▸ Teks Latihan
────────
Menurut Abdul Sobur, ini merupakan angka pertumbuhan terbesar dalam 10 tahun terakhir.
Pejabat Fungsional Pembina Industri pada Direktorat Industri Kecil dan Menengah Pangan, Mebel, dan Bahan Bangunan, Kementerian Perindustrian Republik Indonesia, Tri Harsono, juga optimis bahwa penyelenggaraan IFEX 2022 akan berdampak positif terhadap industri mebel Indonesia, sehingga pasar mebel Indonesia dapat terus tumbuh baik secara nasional maupun mancanegara.
“Kami dari Kementerian Perindustrian terus berkomitmen untuk mendukung gelaran pameran IFEX yang menjadi representatif terbesar industri mebel dan kerajinan indonesia. Industri ini merupakan salah satu sektor yang berpotensi untuk terus dikembangkan dengan berbagai inovasi teknologi dan kreativitas karena didukung dengan ketersediaan sumber daya alam di dalam negeri” ujarnya.
Ia juga menekankan pentingnya memanfaatkan teknologi untuk membantu para pelaku industri mengembangkan produk dan pasar mereka baik pasar lokal maupun pasar global.
Secara global, industri mebel nasional mampu bersaing karena menghadirkan berbagai produk yang sangat beragam dan inovatif.
────────
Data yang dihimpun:
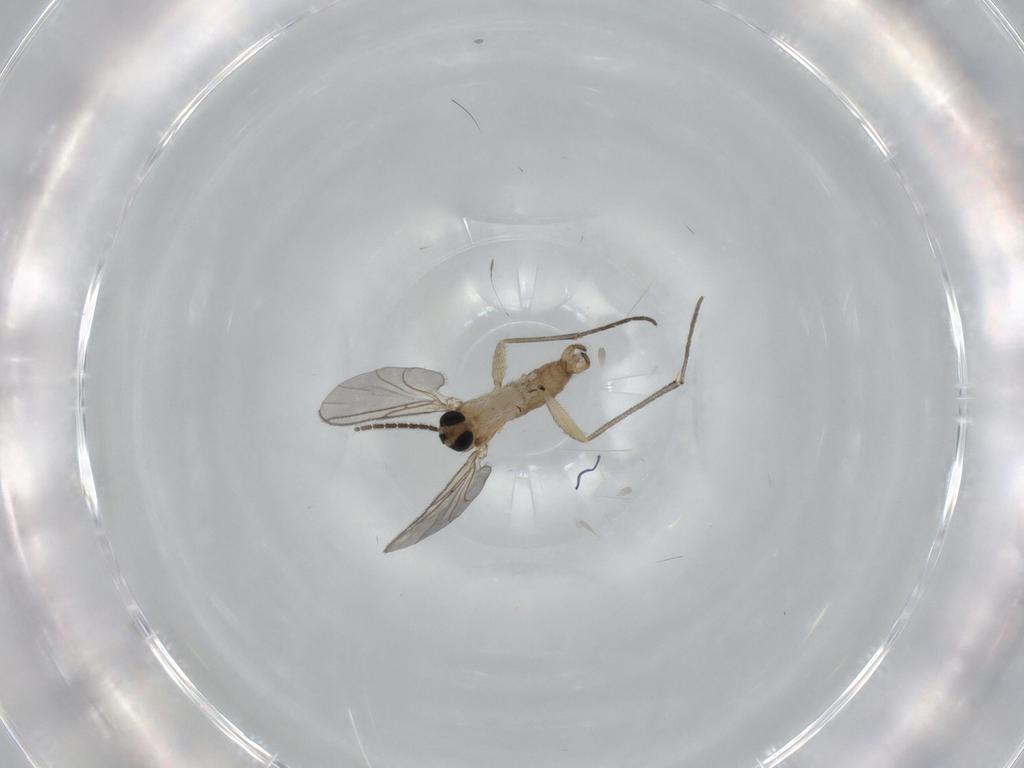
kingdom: Animalia
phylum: Arthropoda
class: Insecta
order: Diptera
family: Sciaridae
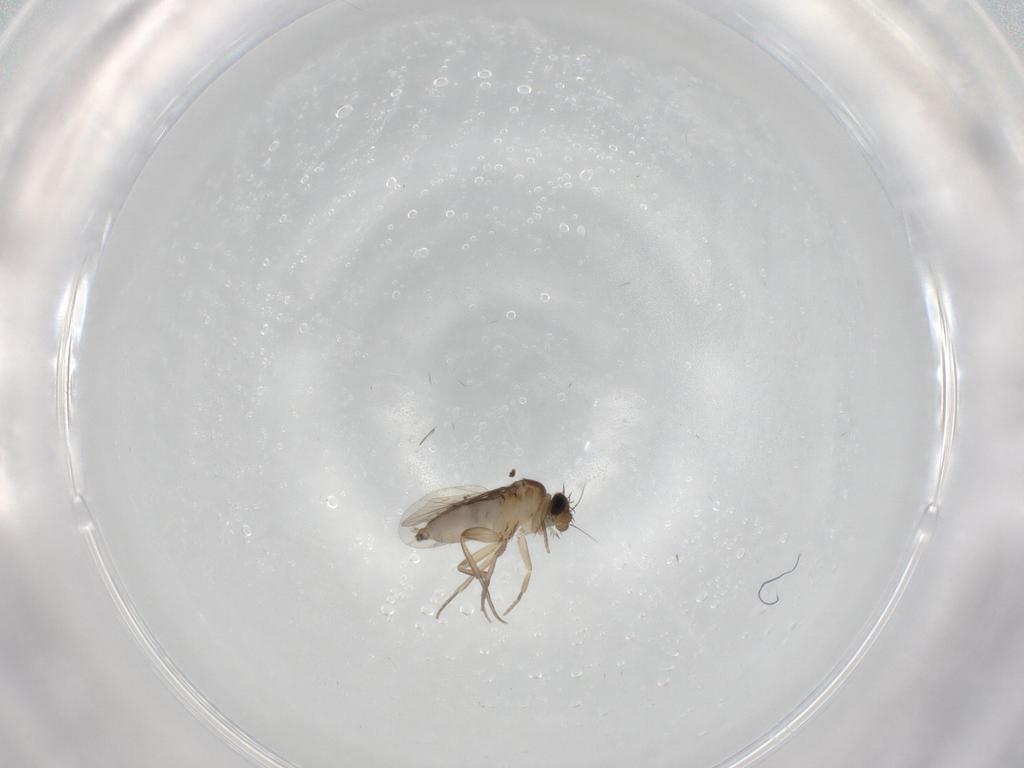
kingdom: Animalia
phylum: Arthropoda
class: Insecta
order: Diptera
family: Phoridae
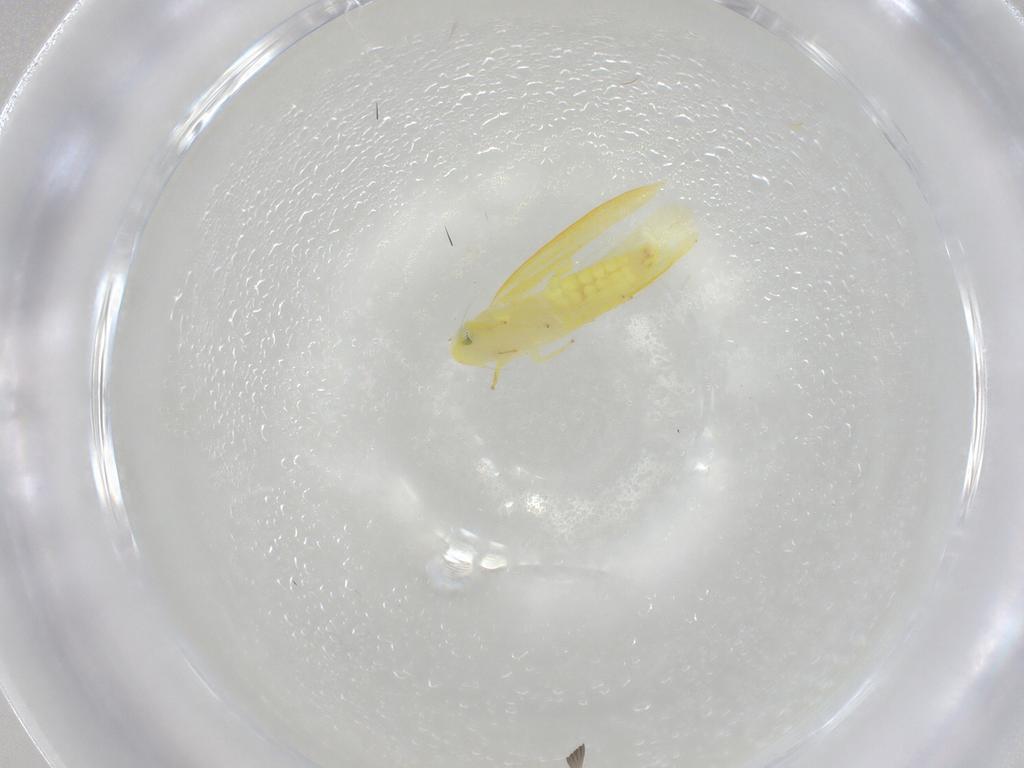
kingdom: Animalia
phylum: Arthropoda
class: Insecta
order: Hemiptera
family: Cicadellidae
────────
▸ Petunjuk Tugas
• A. Jawab pertanyaan berikut berdasarkan teks tentang industri mebel.
(i) Pameran apa yang didukung oleh Kementerian Perindustrian?
(ii) Menurut Tri Harsono, apa yang mendukung potensi industri ini untuk terus dikembangkan?
(iii) Mengapa industri mebel nasional mampu bersaing secara global?
• B. Tuliskan lanjutan teks tentang industri mebel, mulai sesudah kalimat terakhirnya.

▸ Jawaban Tiap Tugas
• A.
(i) IFEX.
(ii) Ketersediaan sumber daya alam di dalam negeri.
(iii) Karena industri ini menghadirkan berbagai produk yang sangat beragam dan inovatif.

• B.
Hal ini terbukti bahwa selama periode 2020 hingga 2021 nilai ekspor mebel nasional mengalami pertumbuhan dan mampu memberikan kontribusi terhadap devisa negara.
Di sisi lain, Abdul Sobur mengungkapkan ekspor mebel dan kerajinan masih memiliki tantangan di masa pandemi ini, yaitu pengiriman yang terhambat karena lonjakan biaya logistik akibat kelangkaan kontainer dan berkurangnya space di kapal.
“Pertumbuhan yang berhasil dicapai industri mebel dan mebel pada tahun 2021 seharusnya bisa lebih besar apabila kebutuhan kontainer dan ketersediaan space cargo kapal selama tahun 2021 dapat teratasi,” ujar Sobur.
HIMKI sendiri memiliki target ekspor US$5 miliar, setara Rp80 triliun per tahun, pada 2024.
Kontribusi terbesar produk mebel ditempati oleh produk wooden furniture yakni 56,60%, rattan furniture 6,60% dan metal furniture 3,79%.
Untuk negara tujuan ekspor mebel yang terbesar masih Amerika Serikat sebesar 54,04%, Jepang 7,15%, Belanda 4,95%, dan Jerman 3,82%.